== TEXT EXCERPT

Furthermore, we compared normoalbuminuric with proteinuric (micro- and macro-albuminuria) individuals and found 303 proteins were unique to proteinuric group [

Supplementary Table 8
]. The identified proteins were including apo A-II, cathepsin-D, ephrin-B2, guanylin and superoxide dismutase (Cu-Zn). Even though we identified several novel proteins at this stage, this is discovery phase study, and more validations are required before implementing their clinical utility.

Supplementary Table 8

Supplementary Table 8 Unique proteome of proteinuric group (MiA and MA) group when compared to NA group

We have also done an independent urinary proteomic study on nondiabetic chronic kidney disease (minimal change disease, membranous glomerulonephritis, focal segmental glomerulosclerosis, and lupus nephritis) and compared the DN proteome data. Those observations are very different and found 96 proteins unique to DN only [

Supplementary Table 9
].

Supplementary Table 9

Supplementary Table 9 Diabetic nephropathy unique proteins when compared with non diaaibetic glomerular diseases (MCD, FSGS, MGN and LN)

====
== DATASET ENTRIES

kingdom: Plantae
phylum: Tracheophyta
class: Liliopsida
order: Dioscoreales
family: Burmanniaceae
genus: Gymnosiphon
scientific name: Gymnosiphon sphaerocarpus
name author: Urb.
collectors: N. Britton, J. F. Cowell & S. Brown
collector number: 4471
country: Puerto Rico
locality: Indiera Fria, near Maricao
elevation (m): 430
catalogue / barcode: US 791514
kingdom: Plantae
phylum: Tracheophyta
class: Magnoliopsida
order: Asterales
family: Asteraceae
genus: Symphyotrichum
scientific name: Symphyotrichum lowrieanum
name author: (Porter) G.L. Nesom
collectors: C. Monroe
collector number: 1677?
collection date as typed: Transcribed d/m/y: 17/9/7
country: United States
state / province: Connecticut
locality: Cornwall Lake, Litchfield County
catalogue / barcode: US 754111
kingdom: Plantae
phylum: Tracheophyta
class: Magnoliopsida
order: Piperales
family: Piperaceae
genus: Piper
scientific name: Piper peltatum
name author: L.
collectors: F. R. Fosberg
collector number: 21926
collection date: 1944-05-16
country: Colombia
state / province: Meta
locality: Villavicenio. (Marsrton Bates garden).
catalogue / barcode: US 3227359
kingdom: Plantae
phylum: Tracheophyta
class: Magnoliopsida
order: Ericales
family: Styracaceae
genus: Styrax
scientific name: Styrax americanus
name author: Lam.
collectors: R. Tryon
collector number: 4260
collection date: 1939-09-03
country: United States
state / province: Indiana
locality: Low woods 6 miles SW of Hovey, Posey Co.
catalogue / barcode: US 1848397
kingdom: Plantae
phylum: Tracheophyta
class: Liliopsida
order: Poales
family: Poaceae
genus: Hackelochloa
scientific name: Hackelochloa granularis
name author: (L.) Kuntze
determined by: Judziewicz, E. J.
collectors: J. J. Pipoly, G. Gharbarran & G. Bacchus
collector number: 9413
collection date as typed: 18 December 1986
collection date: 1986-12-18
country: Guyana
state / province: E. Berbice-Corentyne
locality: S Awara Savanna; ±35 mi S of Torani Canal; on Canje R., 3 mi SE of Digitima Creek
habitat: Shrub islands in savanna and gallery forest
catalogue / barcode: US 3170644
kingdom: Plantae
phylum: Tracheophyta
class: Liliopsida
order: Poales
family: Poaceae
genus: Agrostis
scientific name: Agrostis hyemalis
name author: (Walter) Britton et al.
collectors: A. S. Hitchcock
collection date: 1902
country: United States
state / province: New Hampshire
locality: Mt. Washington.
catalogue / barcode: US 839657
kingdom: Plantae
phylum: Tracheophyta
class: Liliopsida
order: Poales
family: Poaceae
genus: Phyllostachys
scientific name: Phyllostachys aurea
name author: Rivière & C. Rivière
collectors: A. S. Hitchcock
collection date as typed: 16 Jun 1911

====

** WORK ORDER 1 **
In the urinary proteomics excerpt, how many proteins were found only in the proteinuric group?
** WORK ORDER 2 **
Reproduce word for word the passage of the urinary proteomics excerpt from "Supplementary Table 8 Unique" up to and including "MGN and LN)".
** WORK ORDER 3 **
Write the next part of the urinary proteomics excerpt, picking up after its final line.

** EXERCISE RESULT 1 **
303 proteins

** EXERCISE RESULT 2 **
Supplementary Table 8 Unique proteome of proteinuric group (MiA and MA) group when compared to NA group

We have also done an independent urinary proteomic study on nondiabetic chronic kidney disease (minimal change disease, membranous glomerulonephritis, focal segmental glomerulosclerosis, and lupus nephritis) and compared the DN proteome data. Those observations are very different and found 96 proteins unique to DN only [

Supplementary Table 9
].

Supplementary Table 9

Supplementary Table 9 Diabetic nephropathy unique proteins when compared with non diaaibetic glomerular diseases (MCD, FSGS, MGN and LN)

** EXERCISE RESULT 3 **
Network and pathway analysis

We could map close to 80% of the identified proteome for different molecular and biological network pathways. Alternate complement and blood coagulation network pathways characterized by 25 and 20 proteins, respectively, were most significantly associated with the urine proteome dataset [

Supplementary Figure 3
]. Except CD59 glycoprotein, which was present in all urine samples, several proteins such as C3, C3a, C3b, iC3b, C3c, C3dg, factor D, C3bBb, C9, and membrane attack complex (MAC) proteins of the alternate complement pathway were identified only in diabetic urine samples irrespective of the extent of renal damage. However, proteins such as factor B, factor Ba, factor Bb, C6, C7, and C8 gamma proteins were detected both in micro- and macro-albuminuria groups while several other proteins of this pathway C5, C5a, C5b, factor H, C8α, and C8β proteins were exclusively observed in the macroalbuminuria patients [Supplementary Figure 3a]. We identified proteins such as antithrombin III, fibrinogen alpha, fibrin, bradykinin, kininogen, and protein C inhibitor of the blood coagulation pathway in all urine samples while several others such as alpha-1 antitrypsin, fibrinogen beta, and alpha-2 macroglobulin were present in all diabetic patients but not in normal subjects. Proteins such as coagulation factor X and XII, protein S, PLAU, plasminogen, SERPINF2, plasmin, and heparin cofactor two were found expressed only in macroalbuminuria subjects [
Supplementary Figure 3b
].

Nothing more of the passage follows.